Powdr Corp., located in Park City, UT, is one of the largest ski resorts in North America. Properties include Copper Mountain and Eldora Mountain Resort in Colorado; Killington and Pico Mountain in Vermont; Boreal Mountain Resort and Soda Springs in the Lake Tahoe region of California; Mt. Bachelor in Oregon, Lee Canyon in Nevada; Snowbird and Woodward Park City in Utah; and SilverStar Resort in British Columbia. POWDR owns the Woodward experiential action sports company which includes Woodward PA, Woodward Copper in Colorado, Woodward Tahoe, Woodward West in Stallion Springs, CA, and Woodward Riviera Maya, Mexico.

• **The data**

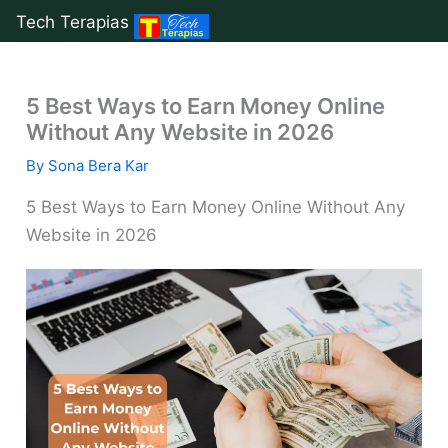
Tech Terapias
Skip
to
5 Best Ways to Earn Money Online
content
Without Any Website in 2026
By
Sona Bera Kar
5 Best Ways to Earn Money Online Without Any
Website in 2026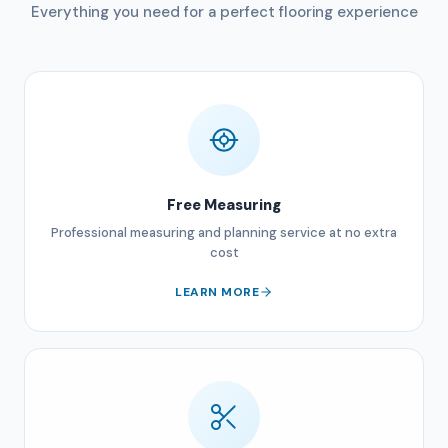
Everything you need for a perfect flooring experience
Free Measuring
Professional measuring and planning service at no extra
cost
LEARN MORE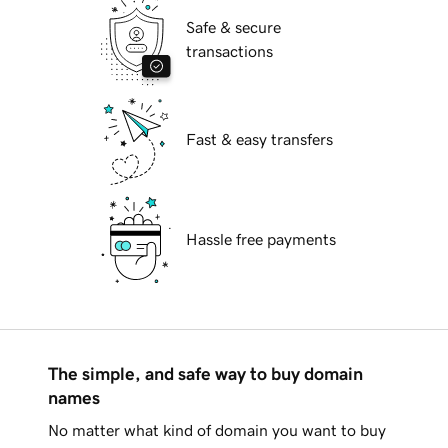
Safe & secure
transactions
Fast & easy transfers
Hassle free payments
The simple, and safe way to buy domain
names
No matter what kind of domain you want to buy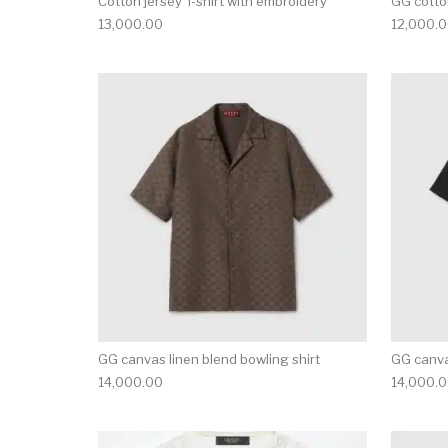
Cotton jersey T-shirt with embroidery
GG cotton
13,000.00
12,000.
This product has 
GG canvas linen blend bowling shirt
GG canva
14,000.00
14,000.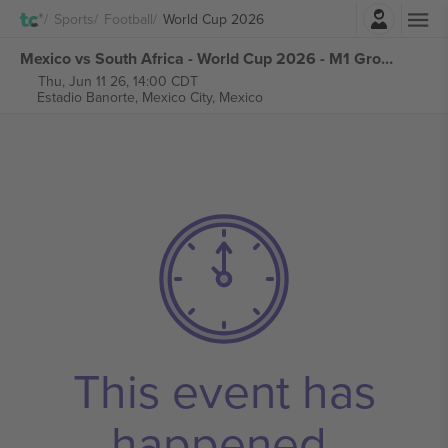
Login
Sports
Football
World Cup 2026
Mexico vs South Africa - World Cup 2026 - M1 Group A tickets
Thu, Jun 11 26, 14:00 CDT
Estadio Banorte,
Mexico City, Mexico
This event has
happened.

• **Study questions**
1. Give the ski resort passage again, starting at the words "Powdr Corp., located" and ending after "Riviera Maya, Mexico.", with "Colorado" renamed to "CO".
2. Using the ski resort passage, decide whether each statement agrees with it. Answer yes or no for each, and quote the words from the passage that decide it.
(a) Powdr Corp. is located in Park City, Utah.
(b) Mt. Bachelor is in Nevada.
(c) Woodward West is in Stallion Springs, California.

• **Solutions below**
1.
Powdr Corp., located in Park City, UT, is one of the largest ski resorts in North America. Properties include Copper Mountain and Eldora Mountain Resort in CO; Killington and Pico Mountain in Vermont; Boreal Mountain Resort and Soda Springs in the Lake Tahoe region of California; Mt. Bachelor in Oregon, Lee Canyon in Nevada; Snowbird and Woodward Park City in Utah; and SilverStar Resort in British Columbia. POWDR owns the Woodward experiential action sports company which includes Woodward PA, Woodward Copper in CO, Woodward Tahoe, Woodward West in Stallion Springs, CA, and Woodward Riviera Maya, Mexico.

2.
(a) Yes: "Powdr Corp., located in Park City, UT"
(b) No: "Mt. Bachelor in Oregon"
(c) Yes: "Woodward West in Stallion Springs, CA"